Together, Mr. Bains said the five bidding groups committed $1.5-billion to match government’s $950-million. How much each group will receive is subject to negotiations in the coming months; Mr. Bains said the range would be $150-million to $250-million a bid.
There is also more work to be done within some of the consortiums, where tricky issues remain to be sorted out, including establishing governance structures of the non-profit organizations that will run each supercluster, how to select what projects get funded and how to share the spoils of intellectual property (IP) development that emerges from that work, Mr. Orr said.
“There’s a lot we don’t know,” he said. “There’s a lot of excitement here today. The real work starts tomorrow.” Some critics have questioned the effectiveness of supercluster funding strategies, while on Twitter, venture capitalist Christian Lassonde suggested the program was driven by the same kind of regional parity considerations that have driven past politically minded federal government megaprojects.
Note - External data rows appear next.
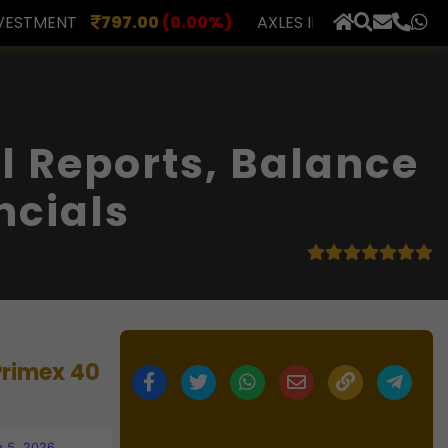
0
(0.00%)
AXLES INDIA
510.00
(0.00%)
BERAR FIN
×
 Reports, Balance
ncials
Primex 40
 5, 2026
University of Ottawa law professor Michael Geist said the federal government seemed to be using “a bit more strategic thinking” than with past government innovation strategies. “It’s pretty clear in terms of the sectors they’ve identified and the dollars they’re putting in this isn’t just an attempt to say ‘Hey, we’re doing something about innovation,’ but to think a bit deeper about how you can actually succeed.”
McGill University law professor Richard Gold pointed out no country has successfully built up its innovation sector “without a government being proactive, so I’m glad to see they are.” But he cautioned the government still had to deliver on other parts of its innovation strategy and cautioned that commercialization of IP developed within the clusters could become an issue, particularly given the involvement of foreign companies that typically shift IP developed in Canada to other jurisdictions. “If IP becomes a fighting issue between [supercluster participants] that means it’s going to be hard to enter into an agreement” he said.
Conservative science critic Matt Jeneroux said in a statement it was “not right” for government to give money to superclusters when it was raising taxes on local businesses, arguing “the Liberals’ economic policies are making it more expensive to operate a business in Canada and making us uncompetitive.”
The superclusters funding initiative was originally unveiled as an $800-million program in the Liberal government’s first budget two years ago but was upsized in last year’s budget.
The idea behind the program is to draw together broad-based industry groups that commit their own money and in-kind contributions alongside government funding to work collectively to advance high-potential areas of the economy and make Canada more competitive. The government encouraged the nine finalists to lay out more ambitious job creation plans in their final bids and encouraged also-rans to join up with other bids. For example, an agriculture-focused bid from Winnipeg that did not make the shortlist teamed up with the winning protein bid.
The Liberals under Justin Trudeau have positioned themselves as an innovation-friendly government and have also made funds available for venture capital, cleantech and artificial intelligence and launched a procurement program to help startups sell their wares to government.